RECORDS SUPPLIED:
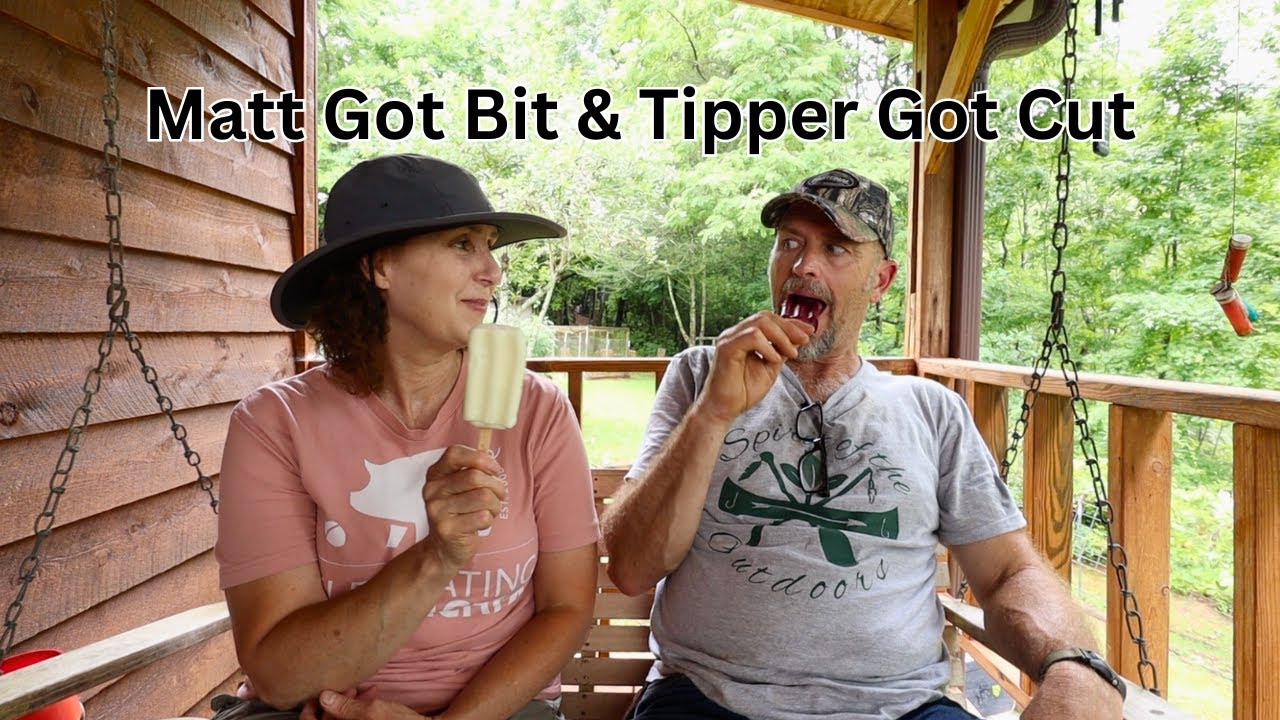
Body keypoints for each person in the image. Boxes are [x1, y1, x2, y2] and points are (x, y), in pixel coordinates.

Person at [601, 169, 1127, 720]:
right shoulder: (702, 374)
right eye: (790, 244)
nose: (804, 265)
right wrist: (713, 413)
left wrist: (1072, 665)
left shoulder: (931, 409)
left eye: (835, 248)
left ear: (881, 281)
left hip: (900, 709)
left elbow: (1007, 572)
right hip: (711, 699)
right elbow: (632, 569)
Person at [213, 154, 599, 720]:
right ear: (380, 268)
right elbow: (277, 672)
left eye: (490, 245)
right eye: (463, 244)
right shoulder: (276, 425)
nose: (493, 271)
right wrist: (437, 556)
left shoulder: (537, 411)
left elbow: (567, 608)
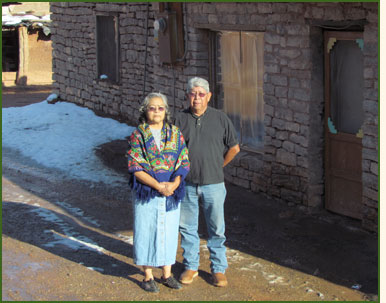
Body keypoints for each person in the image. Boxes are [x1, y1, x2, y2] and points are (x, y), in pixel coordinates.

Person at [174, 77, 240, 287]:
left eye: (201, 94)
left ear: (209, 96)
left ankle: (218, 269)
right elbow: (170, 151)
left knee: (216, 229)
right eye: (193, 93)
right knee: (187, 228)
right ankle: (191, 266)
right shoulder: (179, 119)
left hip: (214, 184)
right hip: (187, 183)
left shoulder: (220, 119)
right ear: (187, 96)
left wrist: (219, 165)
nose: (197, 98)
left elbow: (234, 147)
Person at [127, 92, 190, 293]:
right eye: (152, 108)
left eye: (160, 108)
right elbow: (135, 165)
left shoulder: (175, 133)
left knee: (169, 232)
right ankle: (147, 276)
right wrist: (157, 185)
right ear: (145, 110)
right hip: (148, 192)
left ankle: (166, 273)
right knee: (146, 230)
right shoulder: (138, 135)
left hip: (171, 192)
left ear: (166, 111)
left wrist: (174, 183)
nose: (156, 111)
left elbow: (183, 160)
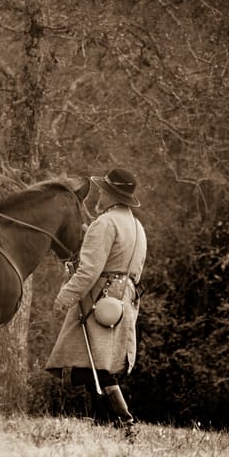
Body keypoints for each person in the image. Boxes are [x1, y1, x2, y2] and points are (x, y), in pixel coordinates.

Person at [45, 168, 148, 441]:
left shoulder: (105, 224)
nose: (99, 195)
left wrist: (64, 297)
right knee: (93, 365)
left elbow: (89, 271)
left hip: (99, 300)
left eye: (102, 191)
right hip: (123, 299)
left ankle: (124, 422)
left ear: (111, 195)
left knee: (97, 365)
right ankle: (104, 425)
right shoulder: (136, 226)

WHAT IS REQUIRED:
Transcribe the listing exactly; skip the pictures.

REPLY:
Body keypoints for each person in the image. Boxes are [x1, y1, x2, y2] and points are (x, y), in pixel coordinates.

Person at [601, 169, 1127, 720]:
right shoulder: (702, 374)
right eye: (790, 244)
nose: (804, 265)
right wrist: (713, 413)
left wrist: (1072, 665)
left shoulder: (931, 409)
left eye: (835, 248)
left ear: (881, 281)
left hip: (900, 709)
left elbow: (1007, 572)
right hip: (711, 699)
right elbow: (632, 569)
Person at [213, 154, 599, 720]:
right ear: (380, 268)
right elbow: (277, 672)
left eye: (490, 245)
right eye: (463, 244)
right shoulder: (276, 425)
nose: (493, 271)
right wrist: (437, 556)
left shoulder: (537, 411)
left elbow: (567, 608)
Body keypoints for each person in the image. Boxes are [x1, y1, x2, y2] and points are (x, y), in pixel coordinates.

Person at [174, 77, 240, 287]:
left eye: (201, 94)
left ear: (209, 96)
left ankle: (218, 269)
right elbow: (170, 151)
left knee: (216, 229)
right eye: (193, 93)
right knee: (187, 228)
right ankle: (191, 266)
right shoulder: (179, 119)
left hip: (214, 184)
right hip: (187, 183)
left shoulder: (220, 119)
right ear: (187, 96)
left wrist: (219, 165)
nose: (197, 98)
left elbow: (234, 147)
Person at [127, 92, 190, 293]:
right eye: (152, 108)
left eye: (160, 108)
right elbow: (135, 165)
left shoulder: (175, 133)
left knee: (169, 232)
right ankle: (147, 276)
right wrist: (157, 185)
right ear: (145, 110)
right hip: (148, 192)
left ankle: (166, 273)
right knee: (146, 230)
right shoulder: (138, 135)
left hip: (171, 192)
left ear: (166, 111)
left wrist: (174, 183)
nose: (156, 111)
left elbow: (183, 160)
Body keypoints for each person in the image. Boxes are [x1, y1, x2, y2] and points are (x, y), in pixel coordinates.

Person at [45, 168, 148, 441]:
left shoulder: (105, 224)
nose: (99, 195)
left wrist: (64, 297)
right knee: (93, 365)
left elbow: (89, 271)
left hip: (99, 300)
left eye: (102, 191)
right hip: (123, 299)
left ankle: (124, 422)
left ear: (111, 195)
left knee: (97, 365)
right ankle: (104, 425)
right shoulder: (136, 226)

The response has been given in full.